Ryan Stewart

Personal information
- Full name: Ryan Stewart
- Date of birth: December 5, 1982 (age 42)
- Place of birth: Mayaro, Trinidad and Tobago
- Height: 5 ft 8 in (1.73 m)
- Position(s): Midfielder/Forward

College career
- Years: Team / Apps / (Gls)
- 2004–2007: Lindsey Wilson Blue Raiders

Senior career*
- Years: Team / Apps / (Gls)
- 2007: Indiana Invaders / 15 / (4)
- 2008–2009: Cleveland City Stars / 24 / (2)
- 2010–: Caledonia AIA / 0 / (0)

= Ryan Stewart (footballer, born 1982) =

Trinidadian footballer (born 1982)

Ryan Stewart (born December 5, 1982, in Mayaro) is a Trinidadian professional footballer, currently without a club.

==Career==

===College and amateur===
Stewart attended Mayaro Composite High School in his native Trinidad before coming to the United States in 2003. He played college soccer at Lindsey Wilson College, where he was a three-time NAIA All-American selection in 2005, 2006, and 2007, a member of the NAIA National Championship squad as a sophomore in 2005, and the NAIA Region XI Player of the Year in 2007. Stewart completed his four-year career with 53 goals and 12 assists.

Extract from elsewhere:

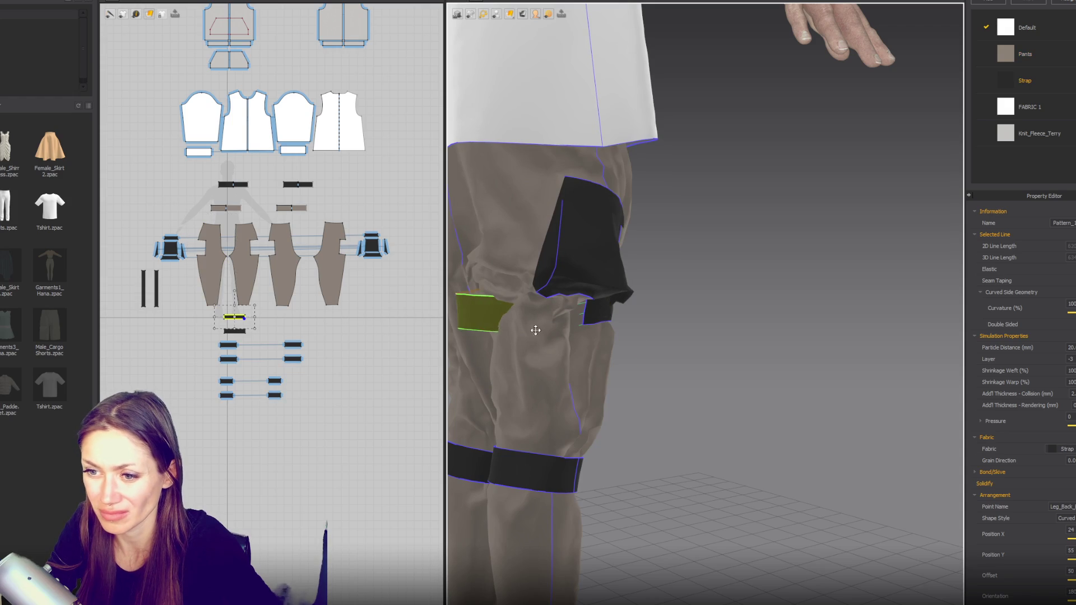
{"action": "right_click_drag", "start_coordinate": [484, 312], "coordinate": [581, 316]}
{"action": "left_click_drag", "start_coordinate": [580, 317], "coordinate": [622, 319]}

He helped the Blue Raiders to the 2005 NAIA National Championship, and ranks fourth on the program's all-time goals scored list and fifth on the program's all-time points list with 118 points.

During his college years Stewart also played with the Indiana Invaders in the USL Premier Development League.

===Professional===
Stewart joined the Cleveland City Stars of the USL First Division in 2008.